Last week Paul and I went out for date night, which we try to do on a regular basis. He wanted to see the movie "Captain Phillips". I suggested haunted mini-golfing but somehow forgot to use my birthday month trump card to get out of the movie because I found myself getting more and more seasick in the theater while watching Somali pirates (they were Somali, right?) trying to take over a huge freighter ship. I left and went to the lobby thinking maybe a few minutes away from the jerking screen would ease my stomach but when I went back in one of the pirates had stepped on glass set down by the crew to sabotage the takeover effort and guns were being drawn and I just couldn't stomache it. So I told Paul I was going to go hang out in Target (thank heavens we were at the theater attached to the mall with an attached Target!).
He was totally all, "okay! have fun!" and I huffed off (he didn't notice the huffing, which is too bad because I was at least hoping he might feel a tinge guilty that he was staying for the rest of the movie without me). Because he should have followed me out, right? I mean, I totally didn't explain that 1. the movie was the worst, 2, I was feeling motion sick, and 3. we were ON A DATE and that usually doesn't mean he gets to watch a movie while I sit on the floor of the book section in Target catching up on new cookbook releases and magazines waiting for the movie to get out.
Really the whole situation cracked me up, and we laughed about it on the way home (you know, after we got past me accusing him of being unchivalrous) - how I was all annoyed and how he was all oblivious. But it was REALLY hilarious when he came home from work the next day with a story about how his buddy Matt had gone to the movies with his wife the previous week and the EXACT SAME THING had happened to them (except she went to Starbucks because there was no nearby Target) and had the same conversation afterwards about how he should have followed her out and how we (the wives) don't have to spell it out that they (the husbands) have to leave the theater too. Poor Paul and Matt were still a little flummoxed about it all so I have resolved to be more direct next time.

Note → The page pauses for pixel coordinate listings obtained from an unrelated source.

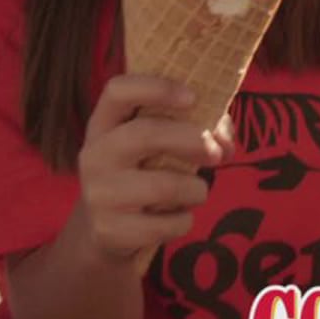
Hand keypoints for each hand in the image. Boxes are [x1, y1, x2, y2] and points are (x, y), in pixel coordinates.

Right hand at [75, 75, 231, 262]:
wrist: (105, 230)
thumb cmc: (142, 174)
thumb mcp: (158, 146)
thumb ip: (197, 130)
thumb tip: (225, 143)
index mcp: (103, 124)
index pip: (118, 90)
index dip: (157, 88)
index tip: (192, 98)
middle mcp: (94, 154)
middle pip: (144, 134)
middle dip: (190, 140)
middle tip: (216, 153)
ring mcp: (98, 193)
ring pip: (163, 186)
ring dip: (195, 189)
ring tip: (197, 192)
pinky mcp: (109, 229)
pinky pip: (165, 224)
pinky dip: (184, 221)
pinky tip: (177, 218)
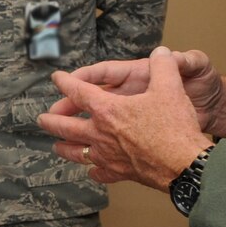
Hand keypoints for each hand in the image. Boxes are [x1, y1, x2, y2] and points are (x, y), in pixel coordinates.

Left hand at [40, 47, 213, 189]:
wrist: (183, 165)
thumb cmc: (174, 127)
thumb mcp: (170, 88)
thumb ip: (163, 66)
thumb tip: (161, 53)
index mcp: (107, 109)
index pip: (78, 92)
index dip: (65, 82)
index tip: (57, 78)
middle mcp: (100, 133)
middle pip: (66, 127)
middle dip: (52, 120)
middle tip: (42, 118)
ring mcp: (107, 156)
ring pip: (76, 152)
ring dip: (64, 147)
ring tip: (56, 146)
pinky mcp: (118, 173)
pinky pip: (99, 172)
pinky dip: (93, 170)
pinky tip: (92, 170)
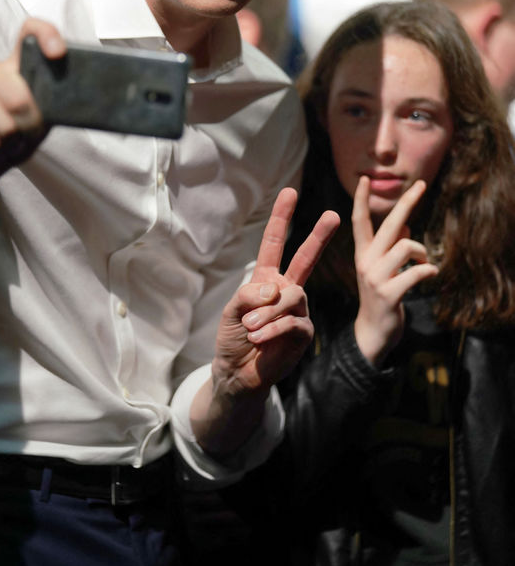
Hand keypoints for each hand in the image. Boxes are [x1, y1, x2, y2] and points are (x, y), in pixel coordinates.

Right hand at [0, 18, 65, 190]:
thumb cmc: (17, 134)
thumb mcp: (43, 118)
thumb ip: (55, 104)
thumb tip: (74, 100)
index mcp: (19, 65)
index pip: (30, 32)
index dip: (46, 35)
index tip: (58, 53)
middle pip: (20, 97)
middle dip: (29, 124)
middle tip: (27, 131)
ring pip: (6, 123)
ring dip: (13, 140)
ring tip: (10, 139)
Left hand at [212, 188, 339, 397]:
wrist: (238, 374)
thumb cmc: (233, 338)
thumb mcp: (232, 311)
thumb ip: (249, 295)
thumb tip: (275, 289)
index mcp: (266, 278)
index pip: (275, 243)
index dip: (282, 218)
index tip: (290, 192)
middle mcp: (286, 290)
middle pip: (305, 258)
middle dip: (318, 236)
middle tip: (333, 215)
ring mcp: (298, 310)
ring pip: (292, 296)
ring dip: (268, 312)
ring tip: (250, 327)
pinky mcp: (304, 333)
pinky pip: (294, 322)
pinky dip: (274, 328)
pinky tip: (259, 338)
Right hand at [352, 176, 437, 365]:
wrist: (372, 334)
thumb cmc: (382, 298)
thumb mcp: (383, 270)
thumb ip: (391, 247)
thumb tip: (404, 226)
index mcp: (363, 254)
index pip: (359, 221)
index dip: (360, 199)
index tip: (364, 179)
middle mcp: (365, 261)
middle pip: (388, 224)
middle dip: (407, 202)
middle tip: (422, 185)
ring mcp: (375, 277)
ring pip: (406, 245)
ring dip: (422, 252)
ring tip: (424, 264)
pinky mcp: (388, 293)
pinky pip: (416, 272)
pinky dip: (429, 270)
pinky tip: (430, 275)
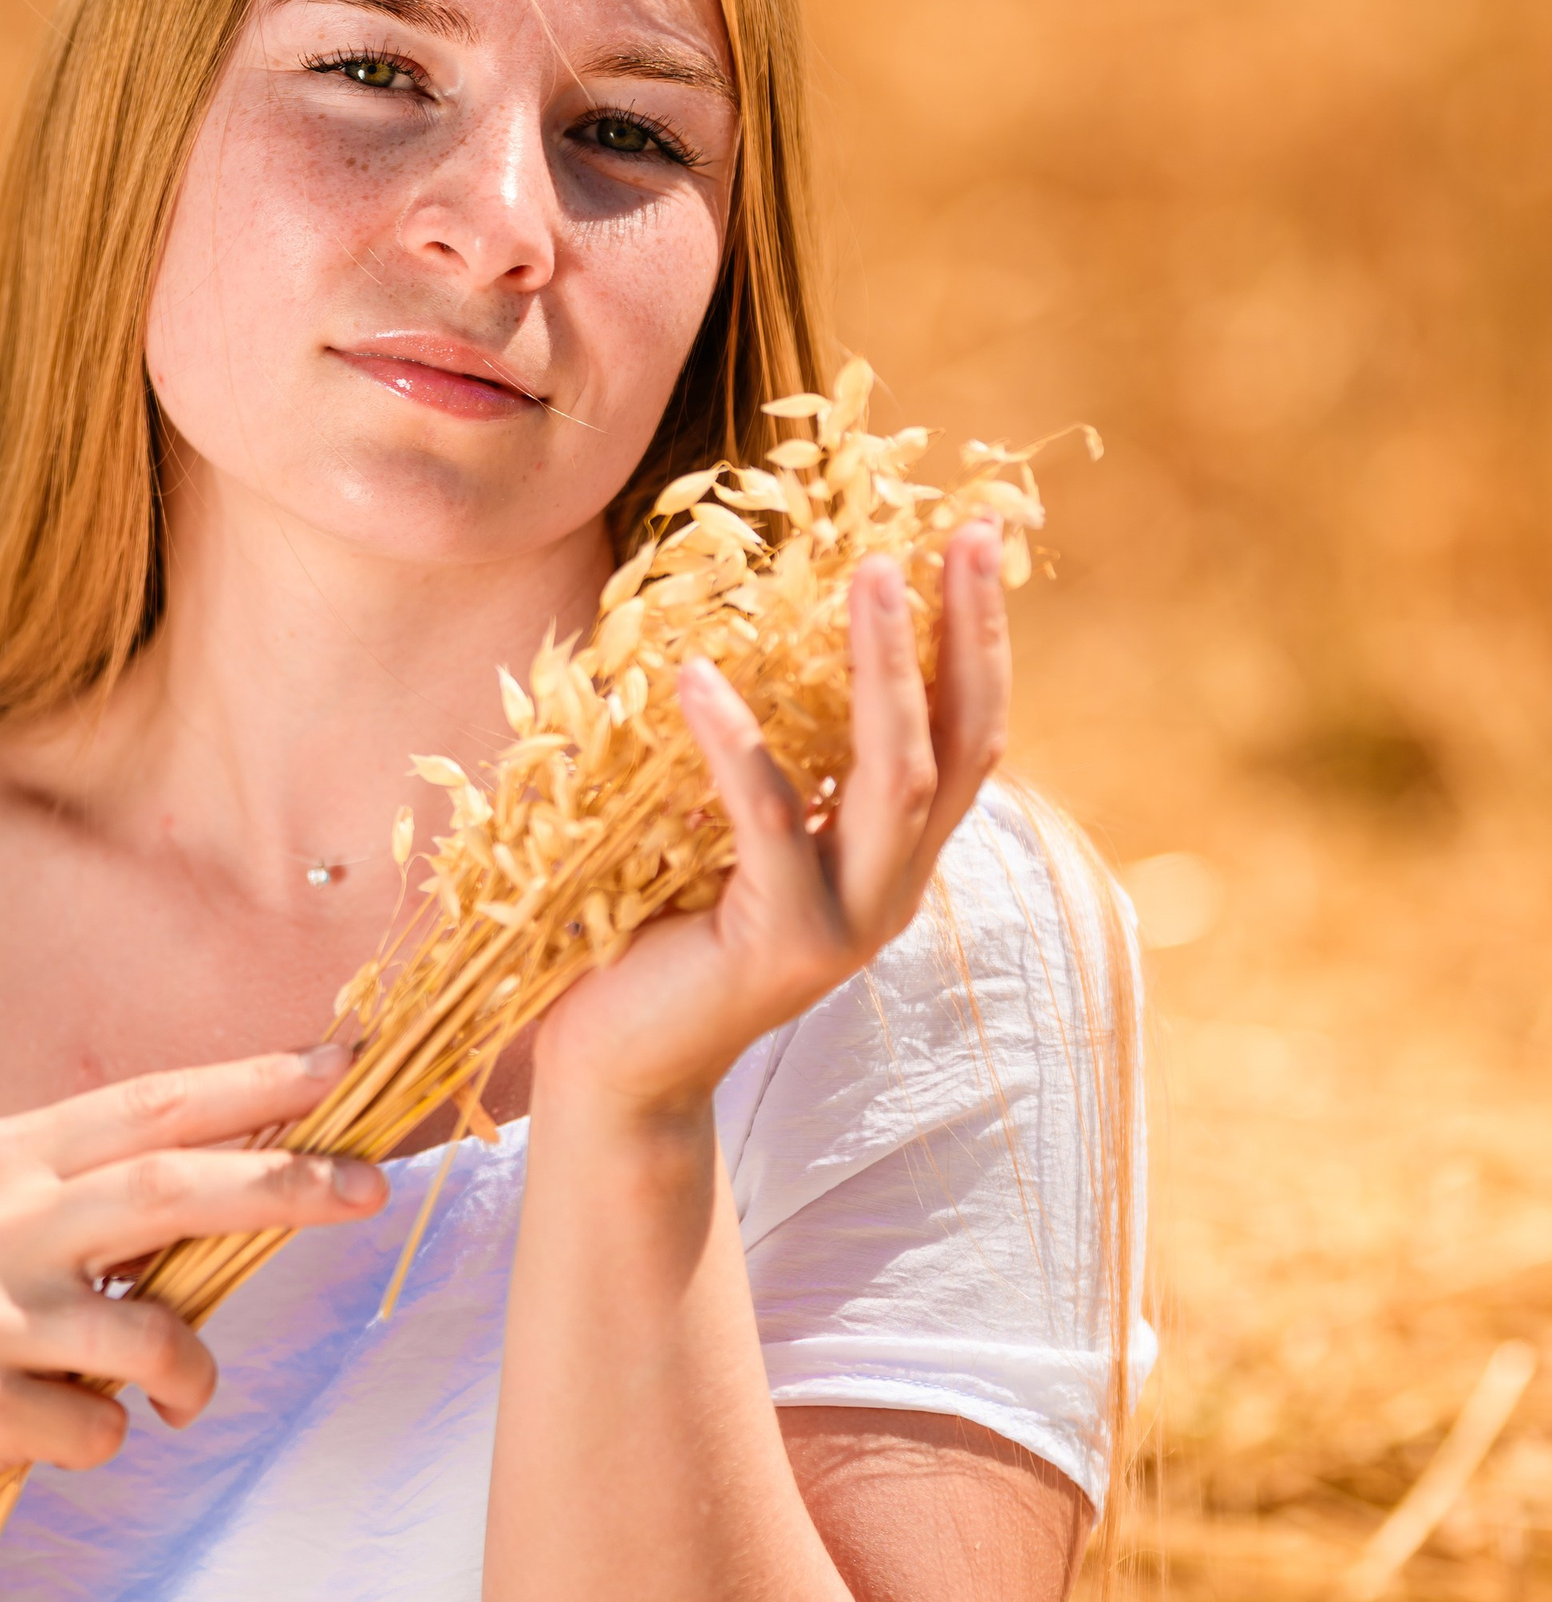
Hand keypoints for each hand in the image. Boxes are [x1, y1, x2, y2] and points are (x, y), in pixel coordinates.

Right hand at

For the past three years that we have been in our house, we have narrowly avoided frostbite in the wintertime by dealing with a barely functional heating system that has hobbled along while we have channeled our resources into the projects that were more important to us at the time (kitchen & living room remodel, bedroom remodel, landscaping projects, etc.). We're lucky that it never actually gets cold enough for frostbite here.

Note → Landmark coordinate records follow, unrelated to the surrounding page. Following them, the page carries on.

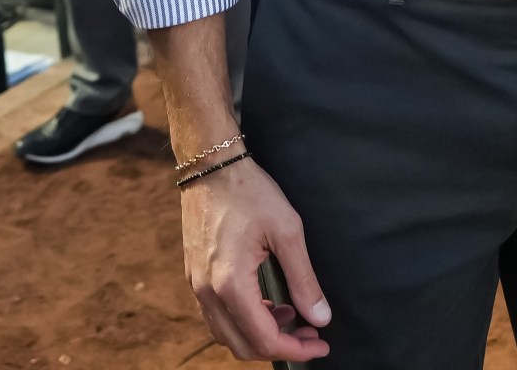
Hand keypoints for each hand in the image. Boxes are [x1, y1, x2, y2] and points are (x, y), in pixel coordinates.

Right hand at [180, 157, 331, 361]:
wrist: (210, 166)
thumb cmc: (249, 191)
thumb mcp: (287, 230)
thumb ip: (303, 278)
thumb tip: (320, 317)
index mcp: (231, 284)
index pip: (264, 339)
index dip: (296, 350)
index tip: (321, 344)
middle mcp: (208, 292)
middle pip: (242, 346)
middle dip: (280, 347)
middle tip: (310, 333)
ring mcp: (197, 286)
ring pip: (227, 335)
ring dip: (260, 335)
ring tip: (292, 315)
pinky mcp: (195, 276)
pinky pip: (217, 316)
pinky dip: (243, 320)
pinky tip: (268, 301)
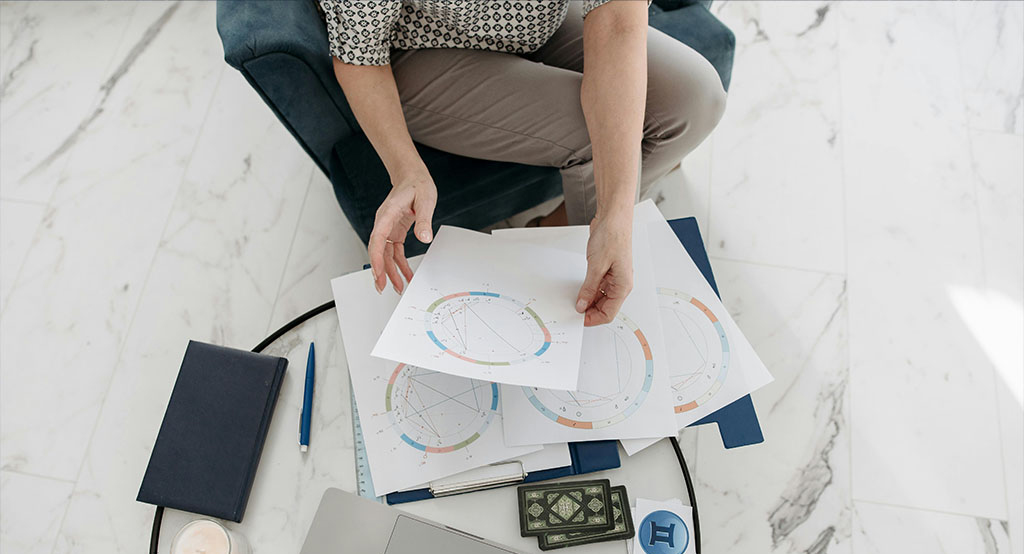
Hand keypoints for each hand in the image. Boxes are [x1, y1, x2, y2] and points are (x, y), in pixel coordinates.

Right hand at [368, 171, 436, 293]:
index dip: (376, 259)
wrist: (412, 176)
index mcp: (387, 215)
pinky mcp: (395, 231)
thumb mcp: (426, 199)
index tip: (378, 274)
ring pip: (385, 254)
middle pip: (378, 251)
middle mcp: (384, 223)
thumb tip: (425, 238)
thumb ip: (424, 219)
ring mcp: (388, 228)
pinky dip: (399, 264)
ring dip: (390, 271)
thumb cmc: (417, 184)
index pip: (377, 240)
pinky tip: (405, 274)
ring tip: (397, 287)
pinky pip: (394, 251)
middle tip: (383, 287)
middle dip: (380, 270)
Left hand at [575, 215, 632, 325]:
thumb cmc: (612, 237)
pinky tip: (579, 290)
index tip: (578, 319)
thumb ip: (589, 288)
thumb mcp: (596, 266)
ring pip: (600, 298)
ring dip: (588, 300)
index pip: (609, 313)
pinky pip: (597, 287)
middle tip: (573, 310)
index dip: (593, 319)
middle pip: (605, 307)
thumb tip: (582, 304)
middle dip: (590, 310)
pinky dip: (588, 290)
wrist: (613, 218)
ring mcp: (613, 277)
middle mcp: (620, 283)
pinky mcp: (606, 270)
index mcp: (623, 285)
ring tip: (575, 300)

Seriously though, our entire house (including all 4 bedrooms and the main living spaces) were heated through only TWO vents. Which is straight up nuts. There was basically no ductwork in the house and we would have been freezing already, but on top of that, the furnace was 30 years old and only worked when you manually plugged it in to get rid of the worst of the chill, then unplugged it from the wall because otherwise it just ran and ran and ran. Plus, it was in a little utility closet in the hallway and essentially sounded like a slightly muffled freight train whenever it was on. We had to choose between being able to have a conversation without shouting over it or freeze our fannies off and huddle around space heaters during the winter. (I exaggerate, but still...)
Anyway, we decided we were not going to deal with one more winter like the past ones and we contacted, like, six different heating guys to get bids. After two days with three guys working up in our attic and around the house, we have a brand new heating system. (And none too soon because yesterday was in the 50's and Clara and I were bundled up and keeping each other cozy reading books all afternoon waiting for them to FINALLY be finished so we could crank it up to 80 and defrost our poor toesies!)

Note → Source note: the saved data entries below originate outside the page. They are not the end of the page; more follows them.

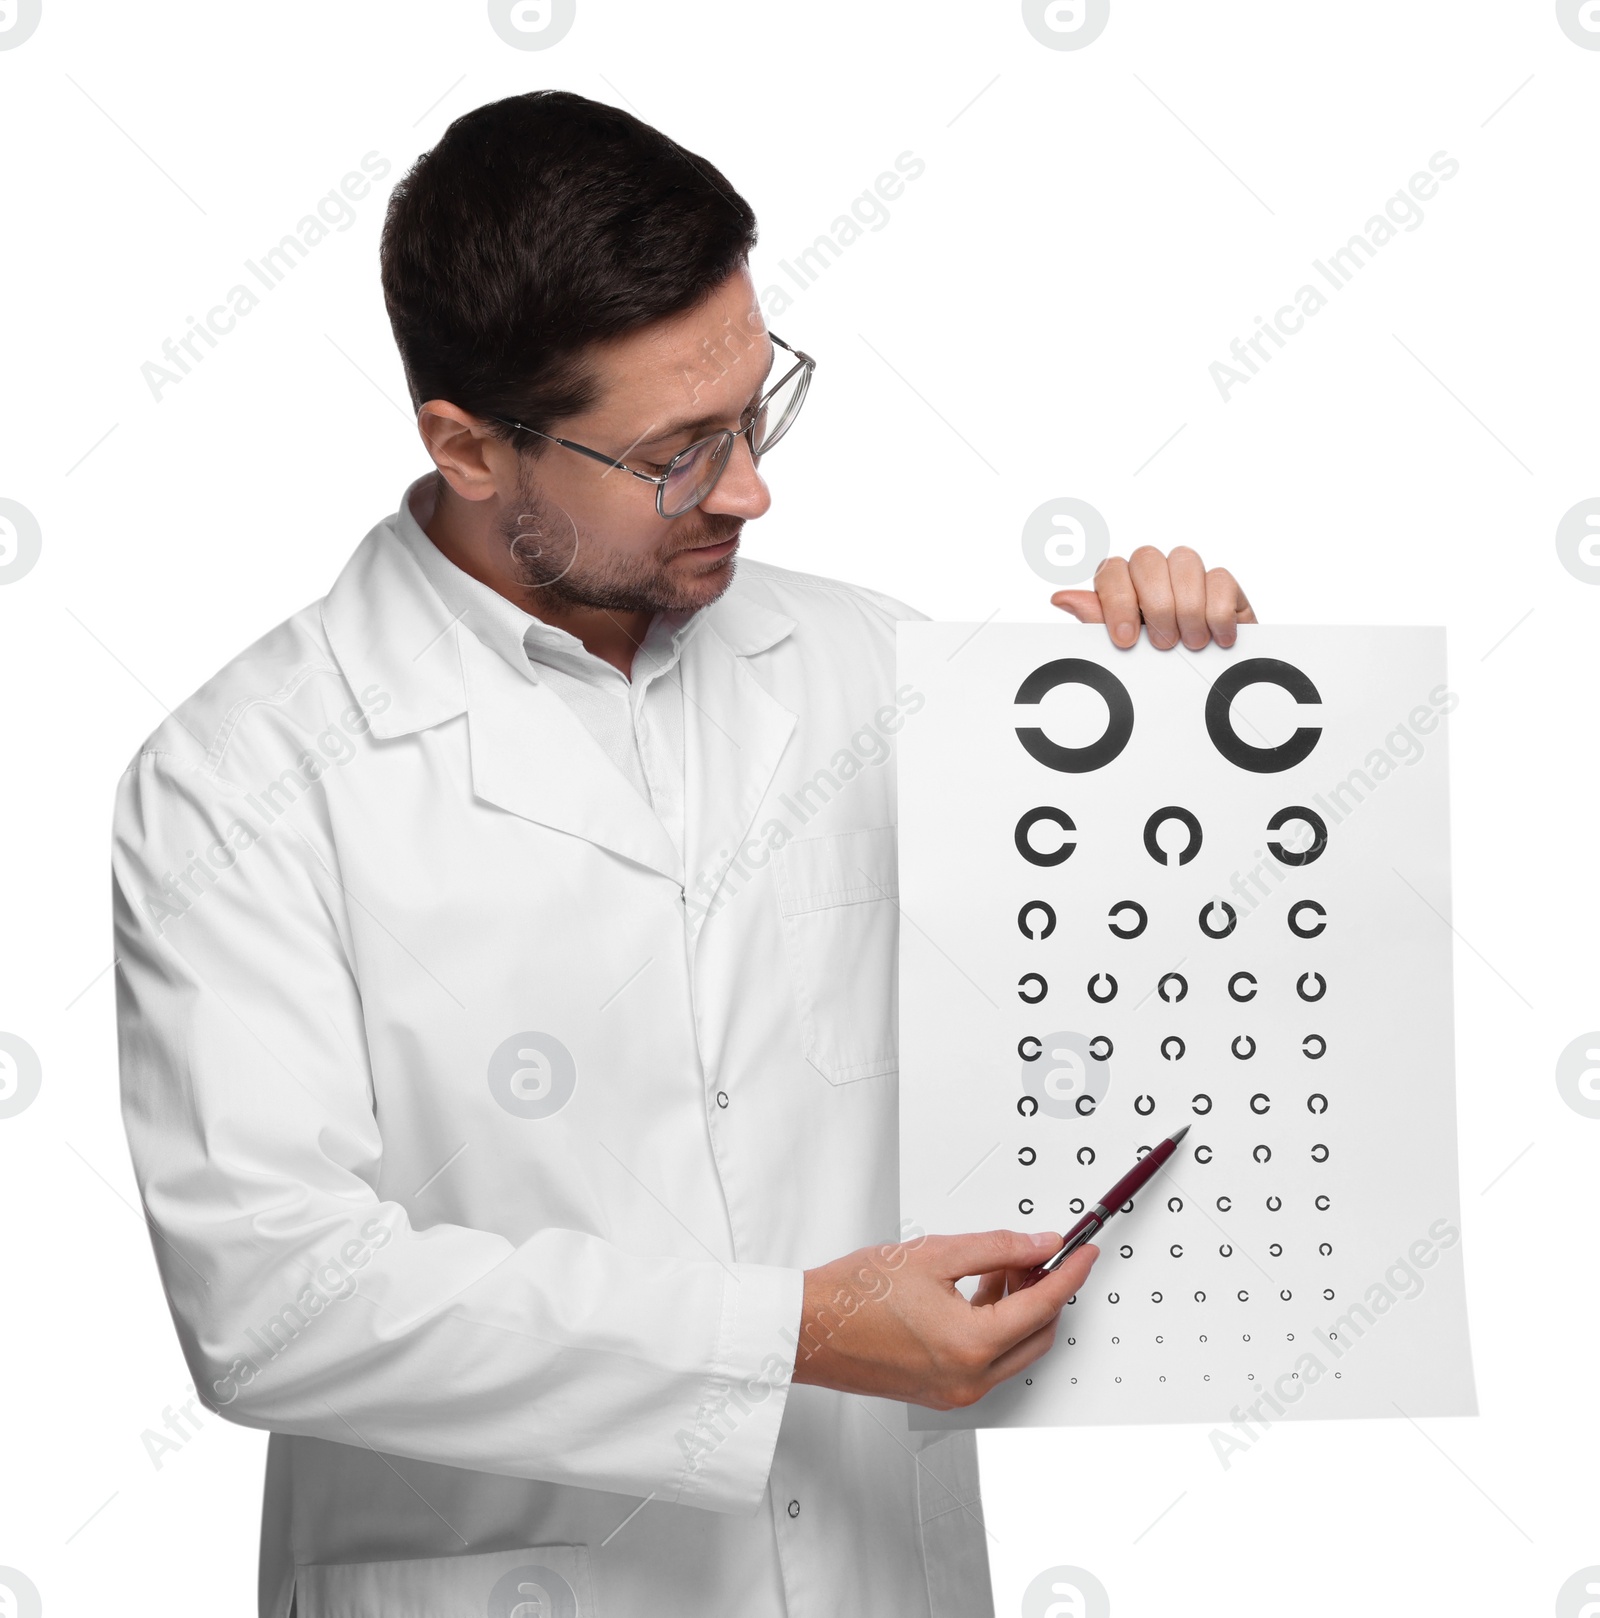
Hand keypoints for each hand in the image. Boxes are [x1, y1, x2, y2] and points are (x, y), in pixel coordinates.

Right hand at [790, 1229, 1098, 1408]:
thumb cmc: (854, 1294)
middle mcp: (969, 1379)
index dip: (1069, 1273)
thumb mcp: (933, 1254)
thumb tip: (1041, 1245)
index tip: (1083, 1252)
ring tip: (1003, 1265)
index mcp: (971, 1345)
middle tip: (1038, 1253)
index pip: (1043, 1305)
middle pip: (1037, 1334)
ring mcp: (955, 1391)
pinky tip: (980, 1292)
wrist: (808, 1327)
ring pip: (1014, 1349)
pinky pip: (988, 1359)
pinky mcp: (941, 1392)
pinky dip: (995, 1326)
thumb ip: (997, 1247)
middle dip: (1046, 1291)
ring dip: (1019, 1308)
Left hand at [1052, 545, 1255, 650]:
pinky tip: (1217, 638)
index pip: (1111, 571)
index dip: (1117, 601)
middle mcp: (1153, 573)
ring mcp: (1188, 575)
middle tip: (1163, 645)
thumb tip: (1060, 598)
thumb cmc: (1154, 665)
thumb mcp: (1121, 650)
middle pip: (1147, 559)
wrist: (1203, 683)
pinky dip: (1217, 611)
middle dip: (1156, 605)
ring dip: (1188, 608)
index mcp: (1121, 586)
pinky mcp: (1222, 585)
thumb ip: (1096, 621)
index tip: (1125, 639)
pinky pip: (1221, 577)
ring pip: (1184, 560)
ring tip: (1191, 644)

Paul posted the following picture on Instagram but didn't really explain:
His picture was really a joke because there is a company that makes a device called The Nest which essentially reads your mind and keeps your entire house at the perfect temperature always while saving the maximum amount of energy possible, etc.
The Nest is practically Artificial Intelligence and was invented by a bunch of people who left Apple (so while not an Apple product, it is sort of an Apple product). Paul actually sent the photo to our buddy Jason who is 1. really into tech stuff as a former Apple guy, 2. the guy who subscribed Paul to Handyman magazine so they could geek out each month over the articles about various remodel/household projects to do, and 3. hilarious in his own right. Jason, of course, got the joke and they proceeded to have a
Anyway, those are my two stories about Paul lately. I swear I have had like four or five others that I have meant to post but I can't even remember them now which is a bummer. Is it just me or have I been super bad about blogging about this kind of random stuff like I used to or what?